> About this task: Say nothing but the number of lines below in which the string "Cannot" appears.

> Information shown:
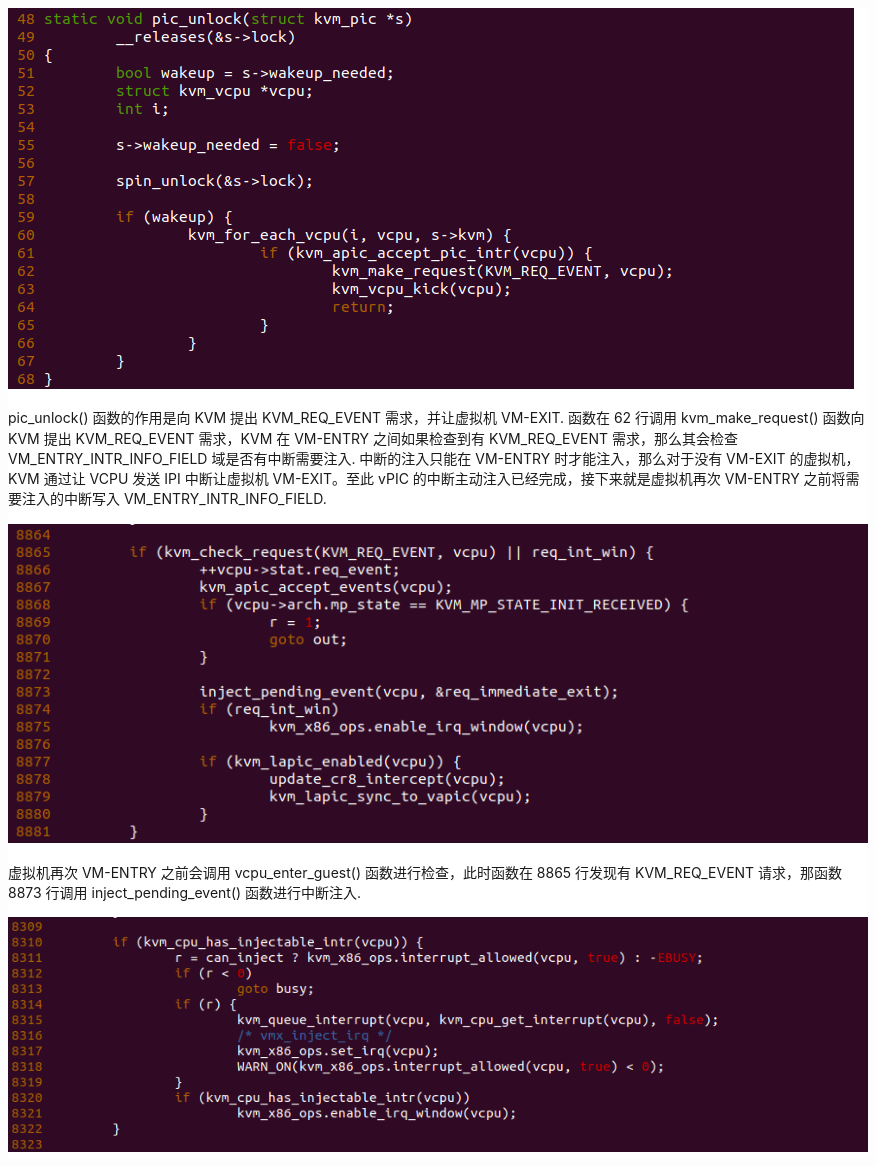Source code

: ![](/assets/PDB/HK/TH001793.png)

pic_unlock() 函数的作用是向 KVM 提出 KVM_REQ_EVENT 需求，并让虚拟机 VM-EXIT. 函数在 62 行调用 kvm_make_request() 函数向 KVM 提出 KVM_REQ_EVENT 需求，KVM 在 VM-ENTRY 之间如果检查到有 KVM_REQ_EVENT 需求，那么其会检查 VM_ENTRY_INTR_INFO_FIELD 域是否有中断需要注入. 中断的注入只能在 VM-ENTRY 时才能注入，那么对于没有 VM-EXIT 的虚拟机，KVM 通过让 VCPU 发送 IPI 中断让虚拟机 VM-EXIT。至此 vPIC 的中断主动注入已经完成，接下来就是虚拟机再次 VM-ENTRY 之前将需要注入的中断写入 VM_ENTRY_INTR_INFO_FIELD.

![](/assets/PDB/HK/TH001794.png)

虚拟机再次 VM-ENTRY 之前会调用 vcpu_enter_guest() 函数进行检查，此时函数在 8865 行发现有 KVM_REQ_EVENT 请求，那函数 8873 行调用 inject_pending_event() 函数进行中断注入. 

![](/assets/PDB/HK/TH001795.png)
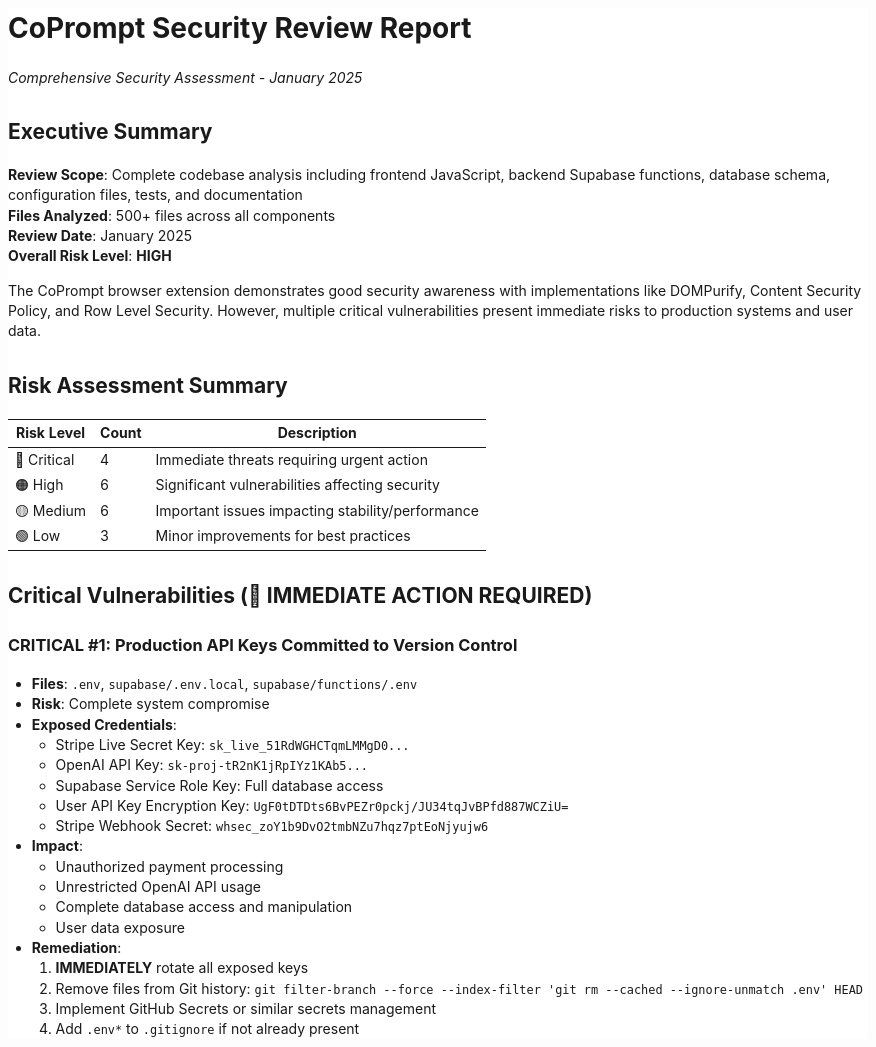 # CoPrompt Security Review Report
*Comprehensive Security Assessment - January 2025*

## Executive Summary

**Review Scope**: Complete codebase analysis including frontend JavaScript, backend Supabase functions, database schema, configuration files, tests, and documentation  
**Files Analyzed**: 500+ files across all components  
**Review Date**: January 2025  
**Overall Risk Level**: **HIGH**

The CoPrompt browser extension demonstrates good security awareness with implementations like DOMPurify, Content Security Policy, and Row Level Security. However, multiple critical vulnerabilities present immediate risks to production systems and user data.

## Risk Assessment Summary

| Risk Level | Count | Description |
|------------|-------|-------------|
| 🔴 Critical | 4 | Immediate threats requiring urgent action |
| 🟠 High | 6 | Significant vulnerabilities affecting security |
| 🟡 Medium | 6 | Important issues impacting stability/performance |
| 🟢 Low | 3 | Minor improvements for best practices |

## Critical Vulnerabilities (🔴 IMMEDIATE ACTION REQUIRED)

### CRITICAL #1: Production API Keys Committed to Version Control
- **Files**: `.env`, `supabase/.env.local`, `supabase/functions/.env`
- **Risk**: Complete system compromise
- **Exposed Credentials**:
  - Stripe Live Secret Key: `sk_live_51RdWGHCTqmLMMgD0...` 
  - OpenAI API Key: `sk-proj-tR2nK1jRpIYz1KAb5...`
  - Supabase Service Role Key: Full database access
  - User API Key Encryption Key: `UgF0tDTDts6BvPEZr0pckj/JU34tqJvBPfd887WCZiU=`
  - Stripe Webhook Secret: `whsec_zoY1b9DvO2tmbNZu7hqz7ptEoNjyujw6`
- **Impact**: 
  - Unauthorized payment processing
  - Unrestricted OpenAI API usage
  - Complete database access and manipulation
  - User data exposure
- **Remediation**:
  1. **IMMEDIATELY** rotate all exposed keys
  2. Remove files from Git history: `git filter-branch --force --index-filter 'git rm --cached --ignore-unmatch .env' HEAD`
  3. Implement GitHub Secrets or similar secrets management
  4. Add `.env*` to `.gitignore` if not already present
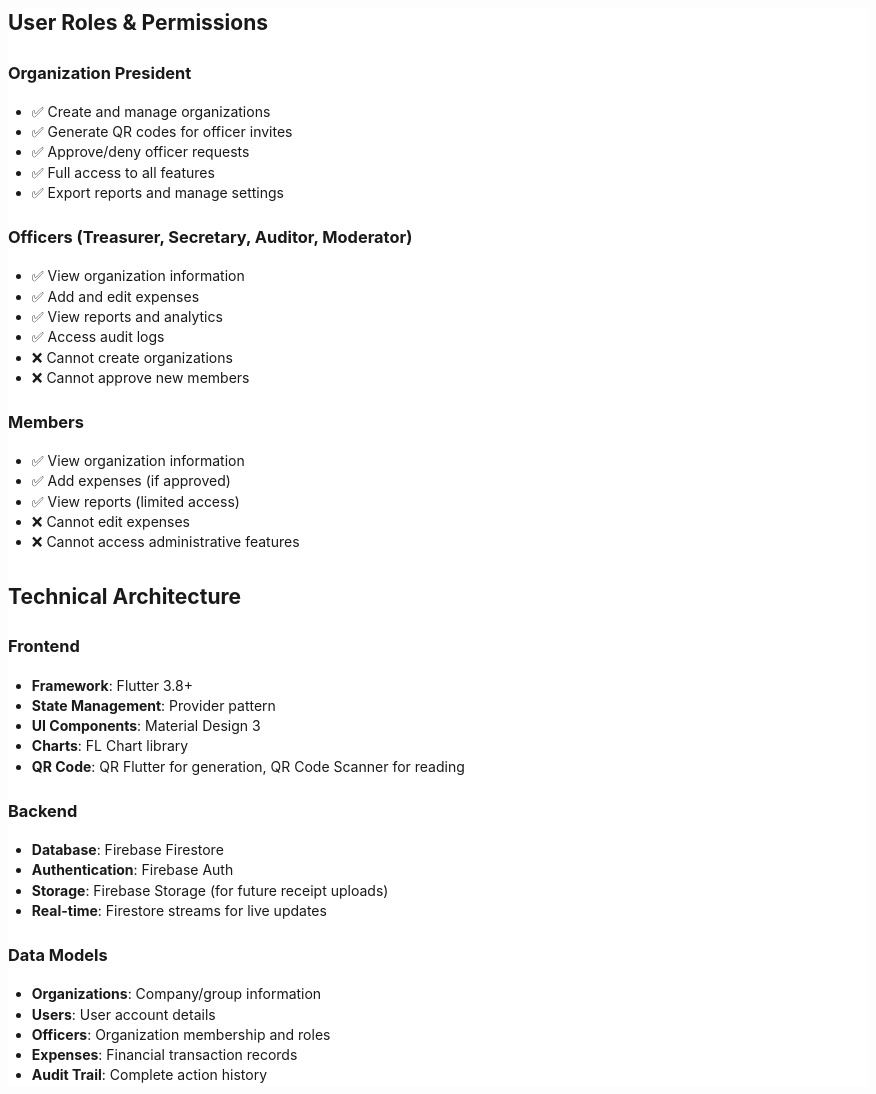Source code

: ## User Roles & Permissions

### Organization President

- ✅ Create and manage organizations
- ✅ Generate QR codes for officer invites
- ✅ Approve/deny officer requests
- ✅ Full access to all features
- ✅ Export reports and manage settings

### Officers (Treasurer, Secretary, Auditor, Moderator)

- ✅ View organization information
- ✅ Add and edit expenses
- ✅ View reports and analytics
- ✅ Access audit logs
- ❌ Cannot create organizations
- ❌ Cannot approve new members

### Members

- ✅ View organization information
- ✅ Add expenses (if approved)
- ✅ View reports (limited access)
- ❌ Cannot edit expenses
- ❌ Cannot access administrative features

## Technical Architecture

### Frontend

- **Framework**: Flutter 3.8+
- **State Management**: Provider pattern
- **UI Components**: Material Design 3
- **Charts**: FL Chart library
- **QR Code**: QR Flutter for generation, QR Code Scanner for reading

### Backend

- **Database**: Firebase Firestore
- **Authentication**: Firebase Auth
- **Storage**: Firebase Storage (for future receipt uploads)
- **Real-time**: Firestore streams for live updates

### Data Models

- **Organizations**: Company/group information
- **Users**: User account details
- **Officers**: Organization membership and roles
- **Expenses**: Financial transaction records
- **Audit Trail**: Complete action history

> Completed task: 4